(O que se pede):
Responda a estas perguntas sobre a notícia da visita de Starmer à China:
(a) Quantos dias dura a visita de Starmer à China?
(b) Quem respondeu que "as restrições não se aplicam mais"?
(c) Em que ano a China impôs sanções a nove britânicos?

(Excerto da fonte):
*-*-*
A China deverá suspender as restrições que impôs a um grupo de legisladores britânicos, disse hoje o primeiro-ministro Keir Starmer, o que significa que agora eles serão livres para viajar para a China.
Starmer fez o anúncio durante a sua visita de quatro dias à China, a primeira de um líder do Reino Unido em oito anos, com o objetivo de melhorar as relações, apesar das preocupações constantes sobre espionagem, direitos humanos e outras questões.
O primeiro-ministro disse à BBC que levantou a questão dos legisladores sancionados com o presidente da China, Xi Jinping, que respondeu que “as restrições não se aplicam mais”.
“O presidente Xi disse-me que isso significa que todos os parlamentares são livres de viajar para a China”, disse Starmer. “Um dos benefícios do envolvimento é não apenas aproveitar as oportunidades, mas também levantar questões difíceis e sensíveis.”
Em 2021, a China impôs sanções a nove britânicos, incluindo Iain Duncan Smith, o antigo líder do Partido Conservador, acusando-os de espalhar o que chamou de “mentiras e desinformação” sobre alegadas violações dos direitos humanos em Xinjiang.
*-*-*
(Dados do exercício):
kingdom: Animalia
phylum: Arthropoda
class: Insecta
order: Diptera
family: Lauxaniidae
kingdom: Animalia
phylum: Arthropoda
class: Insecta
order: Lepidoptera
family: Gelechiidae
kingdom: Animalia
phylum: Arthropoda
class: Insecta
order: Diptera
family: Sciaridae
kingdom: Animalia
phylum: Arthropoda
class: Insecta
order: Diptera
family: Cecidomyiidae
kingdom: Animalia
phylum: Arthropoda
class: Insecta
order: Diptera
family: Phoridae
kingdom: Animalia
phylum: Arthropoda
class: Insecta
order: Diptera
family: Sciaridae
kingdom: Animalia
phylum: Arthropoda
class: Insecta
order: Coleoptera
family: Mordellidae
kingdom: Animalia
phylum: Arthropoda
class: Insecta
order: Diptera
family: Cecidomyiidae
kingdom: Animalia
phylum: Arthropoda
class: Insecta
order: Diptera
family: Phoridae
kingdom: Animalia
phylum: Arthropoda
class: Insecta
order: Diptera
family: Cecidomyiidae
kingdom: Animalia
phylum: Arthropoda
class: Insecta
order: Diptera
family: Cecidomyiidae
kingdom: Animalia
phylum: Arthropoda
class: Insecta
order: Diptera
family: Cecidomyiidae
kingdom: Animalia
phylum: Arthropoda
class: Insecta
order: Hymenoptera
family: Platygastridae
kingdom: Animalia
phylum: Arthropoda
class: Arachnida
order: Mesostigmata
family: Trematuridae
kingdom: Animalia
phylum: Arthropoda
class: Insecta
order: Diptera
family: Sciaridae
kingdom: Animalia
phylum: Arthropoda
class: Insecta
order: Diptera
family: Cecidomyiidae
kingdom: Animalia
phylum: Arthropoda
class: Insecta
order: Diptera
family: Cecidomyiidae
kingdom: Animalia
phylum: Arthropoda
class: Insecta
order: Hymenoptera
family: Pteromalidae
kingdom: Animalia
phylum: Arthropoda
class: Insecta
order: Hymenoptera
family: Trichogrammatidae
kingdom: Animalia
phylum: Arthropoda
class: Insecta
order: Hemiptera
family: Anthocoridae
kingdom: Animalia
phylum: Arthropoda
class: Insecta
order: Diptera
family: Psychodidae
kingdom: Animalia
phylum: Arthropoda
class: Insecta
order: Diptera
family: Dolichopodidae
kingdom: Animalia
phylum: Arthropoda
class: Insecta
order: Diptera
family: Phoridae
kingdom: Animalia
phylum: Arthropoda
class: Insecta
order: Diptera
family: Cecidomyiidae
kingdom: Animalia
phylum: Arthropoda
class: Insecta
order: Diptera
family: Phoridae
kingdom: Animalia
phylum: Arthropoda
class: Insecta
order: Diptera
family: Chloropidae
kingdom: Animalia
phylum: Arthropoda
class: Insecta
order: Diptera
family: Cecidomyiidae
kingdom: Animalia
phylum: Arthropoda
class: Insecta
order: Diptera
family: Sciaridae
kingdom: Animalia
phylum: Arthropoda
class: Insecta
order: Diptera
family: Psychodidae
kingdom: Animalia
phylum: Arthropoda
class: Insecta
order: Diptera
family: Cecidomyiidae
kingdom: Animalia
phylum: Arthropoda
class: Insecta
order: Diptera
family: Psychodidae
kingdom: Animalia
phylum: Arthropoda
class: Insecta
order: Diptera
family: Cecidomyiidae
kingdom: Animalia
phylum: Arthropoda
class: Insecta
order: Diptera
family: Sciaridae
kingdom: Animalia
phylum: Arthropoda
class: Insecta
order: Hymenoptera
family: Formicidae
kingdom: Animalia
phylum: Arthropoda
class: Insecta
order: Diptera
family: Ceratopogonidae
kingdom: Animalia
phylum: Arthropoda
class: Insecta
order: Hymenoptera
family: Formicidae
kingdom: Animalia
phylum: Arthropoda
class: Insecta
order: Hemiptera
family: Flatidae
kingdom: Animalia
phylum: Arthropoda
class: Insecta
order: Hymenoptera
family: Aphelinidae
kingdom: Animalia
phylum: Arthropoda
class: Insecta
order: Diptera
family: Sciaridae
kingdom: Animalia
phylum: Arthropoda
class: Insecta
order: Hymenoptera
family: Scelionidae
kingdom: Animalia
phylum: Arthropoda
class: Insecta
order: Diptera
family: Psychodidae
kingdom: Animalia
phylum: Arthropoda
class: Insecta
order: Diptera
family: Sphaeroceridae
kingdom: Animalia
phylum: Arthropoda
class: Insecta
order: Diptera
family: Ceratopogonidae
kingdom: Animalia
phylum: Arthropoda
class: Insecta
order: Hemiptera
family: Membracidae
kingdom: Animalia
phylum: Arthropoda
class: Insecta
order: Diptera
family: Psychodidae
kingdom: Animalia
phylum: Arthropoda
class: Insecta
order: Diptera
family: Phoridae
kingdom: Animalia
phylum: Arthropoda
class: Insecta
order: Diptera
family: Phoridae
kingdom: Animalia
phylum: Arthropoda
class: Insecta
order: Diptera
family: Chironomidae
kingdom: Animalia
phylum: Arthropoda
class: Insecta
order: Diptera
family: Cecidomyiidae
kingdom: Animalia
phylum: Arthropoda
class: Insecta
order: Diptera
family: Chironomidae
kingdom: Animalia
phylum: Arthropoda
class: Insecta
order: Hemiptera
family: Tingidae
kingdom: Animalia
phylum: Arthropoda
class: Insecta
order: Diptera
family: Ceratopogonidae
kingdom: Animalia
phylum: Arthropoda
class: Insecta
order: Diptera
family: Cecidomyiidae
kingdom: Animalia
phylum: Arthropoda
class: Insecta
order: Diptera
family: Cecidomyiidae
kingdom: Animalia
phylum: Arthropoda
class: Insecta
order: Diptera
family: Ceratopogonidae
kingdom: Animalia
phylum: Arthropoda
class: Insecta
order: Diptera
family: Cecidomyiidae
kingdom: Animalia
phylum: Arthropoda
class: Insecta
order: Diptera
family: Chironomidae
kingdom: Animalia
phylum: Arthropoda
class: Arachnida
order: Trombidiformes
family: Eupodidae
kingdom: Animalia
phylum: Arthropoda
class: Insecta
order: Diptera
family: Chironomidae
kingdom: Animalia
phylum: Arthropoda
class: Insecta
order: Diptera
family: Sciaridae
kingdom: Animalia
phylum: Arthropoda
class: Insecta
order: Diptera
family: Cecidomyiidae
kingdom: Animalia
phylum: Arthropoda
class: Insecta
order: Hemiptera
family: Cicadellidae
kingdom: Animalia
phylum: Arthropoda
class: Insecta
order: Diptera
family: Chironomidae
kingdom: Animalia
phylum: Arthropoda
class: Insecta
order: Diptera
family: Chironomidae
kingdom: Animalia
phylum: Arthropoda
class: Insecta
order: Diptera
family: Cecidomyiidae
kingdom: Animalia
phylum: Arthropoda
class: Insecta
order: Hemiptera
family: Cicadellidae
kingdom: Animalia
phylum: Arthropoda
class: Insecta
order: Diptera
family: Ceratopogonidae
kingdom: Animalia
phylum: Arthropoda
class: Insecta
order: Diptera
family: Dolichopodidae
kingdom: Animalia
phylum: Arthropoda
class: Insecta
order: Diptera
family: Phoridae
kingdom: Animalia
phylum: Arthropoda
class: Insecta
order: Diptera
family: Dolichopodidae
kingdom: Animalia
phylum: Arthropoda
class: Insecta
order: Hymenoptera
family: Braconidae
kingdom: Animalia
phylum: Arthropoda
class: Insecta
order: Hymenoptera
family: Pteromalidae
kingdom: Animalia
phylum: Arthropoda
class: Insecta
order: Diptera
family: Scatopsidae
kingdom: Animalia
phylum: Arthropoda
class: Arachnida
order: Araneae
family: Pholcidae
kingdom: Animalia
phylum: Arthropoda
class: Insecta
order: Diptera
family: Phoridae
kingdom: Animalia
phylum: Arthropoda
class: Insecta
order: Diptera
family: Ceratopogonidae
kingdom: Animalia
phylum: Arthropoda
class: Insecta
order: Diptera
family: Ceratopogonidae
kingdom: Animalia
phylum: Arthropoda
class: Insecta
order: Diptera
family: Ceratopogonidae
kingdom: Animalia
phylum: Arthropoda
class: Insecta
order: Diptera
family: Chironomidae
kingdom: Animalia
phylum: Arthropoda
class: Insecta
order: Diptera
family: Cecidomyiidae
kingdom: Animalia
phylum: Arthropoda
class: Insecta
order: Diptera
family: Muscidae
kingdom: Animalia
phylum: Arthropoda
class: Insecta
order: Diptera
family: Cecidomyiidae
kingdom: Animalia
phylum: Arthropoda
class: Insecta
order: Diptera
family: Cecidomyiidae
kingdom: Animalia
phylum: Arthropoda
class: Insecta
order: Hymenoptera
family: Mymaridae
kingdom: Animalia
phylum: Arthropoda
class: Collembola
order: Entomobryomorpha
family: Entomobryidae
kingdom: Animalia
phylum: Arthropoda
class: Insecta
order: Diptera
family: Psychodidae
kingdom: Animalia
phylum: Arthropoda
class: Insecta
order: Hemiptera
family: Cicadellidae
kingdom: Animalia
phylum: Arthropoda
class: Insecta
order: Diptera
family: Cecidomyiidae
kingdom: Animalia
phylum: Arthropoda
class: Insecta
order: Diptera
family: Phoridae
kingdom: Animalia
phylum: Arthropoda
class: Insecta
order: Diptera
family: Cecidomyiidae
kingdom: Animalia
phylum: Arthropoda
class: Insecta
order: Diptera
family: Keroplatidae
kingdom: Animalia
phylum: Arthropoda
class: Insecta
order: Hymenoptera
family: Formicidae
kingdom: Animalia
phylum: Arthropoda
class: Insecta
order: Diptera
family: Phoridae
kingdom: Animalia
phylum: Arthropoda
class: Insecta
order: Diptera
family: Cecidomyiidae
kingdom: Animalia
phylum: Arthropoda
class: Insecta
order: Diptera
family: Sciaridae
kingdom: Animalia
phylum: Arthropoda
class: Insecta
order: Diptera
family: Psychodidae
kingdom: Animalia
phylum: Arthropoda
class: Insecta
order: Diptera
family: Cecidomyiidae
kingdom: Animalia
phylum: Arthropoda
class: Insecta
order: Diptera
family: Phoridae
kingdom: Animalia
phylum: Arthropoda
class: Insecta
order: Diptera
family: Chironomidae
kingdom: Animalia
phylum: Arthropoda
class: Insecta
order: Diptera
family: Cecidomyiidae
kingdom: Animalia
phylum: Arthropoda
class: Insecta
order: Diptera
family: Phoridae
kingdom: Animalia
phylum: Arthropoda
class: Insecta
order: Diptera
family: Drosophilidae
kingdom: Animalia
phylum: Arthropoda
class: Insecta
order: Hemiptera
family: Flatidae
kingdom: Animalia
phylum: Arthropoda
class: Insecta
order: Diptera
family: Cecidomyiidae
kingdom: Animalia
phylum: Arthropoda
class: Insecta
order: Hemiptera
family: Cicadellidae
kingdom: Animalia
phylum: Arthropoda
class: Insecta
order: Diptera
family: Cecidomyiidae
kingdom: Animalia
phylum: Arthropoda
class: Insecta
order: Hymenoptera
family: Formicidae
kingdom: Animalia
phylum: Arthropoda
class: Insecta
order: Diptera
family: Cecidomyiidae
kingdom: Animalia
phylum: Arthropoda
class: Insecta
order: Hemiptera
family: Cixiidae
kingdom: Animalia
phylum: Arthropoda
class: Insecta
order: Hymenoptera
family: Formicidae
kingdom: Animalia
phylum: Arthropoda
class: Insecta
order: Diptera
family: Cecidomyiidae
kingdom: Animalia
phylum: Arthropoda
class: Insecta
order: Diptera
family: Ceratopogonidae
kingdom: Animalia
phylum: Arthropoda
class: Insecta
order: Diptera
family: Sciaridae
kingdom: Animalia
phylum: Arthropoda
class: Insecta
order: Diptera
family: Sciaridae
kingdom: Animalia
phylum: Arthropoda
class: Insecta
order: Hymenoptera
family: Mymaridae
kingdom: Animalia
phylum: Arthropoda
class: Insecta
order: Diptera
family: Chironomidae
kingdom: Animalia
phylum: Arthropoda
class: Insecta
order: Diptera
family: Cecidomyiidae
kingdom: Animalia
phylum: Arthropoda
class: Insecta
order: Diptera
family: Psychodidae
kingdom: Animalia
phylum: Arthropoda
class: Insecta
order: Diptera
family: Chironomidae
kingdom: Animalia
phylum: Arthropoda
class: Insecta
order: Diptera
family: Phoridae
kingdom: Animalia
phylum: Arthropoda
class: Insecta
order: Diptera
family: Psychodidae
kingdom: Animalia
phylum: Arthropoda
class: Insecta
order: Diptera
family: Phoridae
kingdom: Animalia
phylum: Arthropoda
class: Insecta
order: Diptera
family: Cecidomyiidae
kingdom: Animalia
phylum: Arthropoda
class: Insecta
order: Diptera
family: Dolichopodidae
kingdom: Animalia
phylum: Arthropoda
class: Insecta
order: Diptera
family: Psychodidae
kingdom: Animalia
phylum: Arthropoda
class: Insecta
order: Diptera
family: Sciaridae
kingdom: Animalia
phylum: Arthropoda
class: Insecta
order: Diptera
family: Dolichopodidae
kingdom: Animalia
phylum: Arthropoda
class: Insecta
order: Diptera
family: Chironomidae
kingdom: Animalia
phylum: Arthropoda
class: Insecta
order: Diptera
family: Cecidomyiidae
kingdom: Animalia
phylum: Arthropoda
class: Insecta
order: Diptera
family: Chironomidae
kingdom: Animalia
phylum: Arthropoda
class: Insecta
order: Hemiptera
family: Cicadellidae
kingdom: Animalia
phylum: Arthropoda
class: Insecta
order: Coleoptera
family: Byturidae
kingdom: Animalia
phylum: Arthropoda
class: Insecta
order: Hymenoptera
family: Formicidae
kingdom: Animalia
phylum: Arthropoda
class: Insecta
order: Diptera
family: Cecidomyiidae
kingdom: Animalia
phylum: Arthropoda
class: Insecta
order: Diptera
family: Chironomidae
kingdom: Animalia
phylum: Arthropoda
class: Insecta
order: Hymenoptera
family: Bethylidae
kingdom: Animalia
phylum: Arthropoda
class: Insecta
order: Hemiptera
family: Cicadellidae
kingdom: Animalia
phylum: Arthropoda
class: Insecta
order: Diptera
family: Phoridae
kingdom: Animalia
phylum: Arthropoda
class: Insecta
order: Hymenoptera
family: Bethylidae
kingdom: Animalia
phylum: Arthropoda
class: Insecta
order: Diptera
*-*-*
(Resposta):
(a) Quatro dias.
(b) O presidente da China, Xi Jinping.
(c) Em 2021.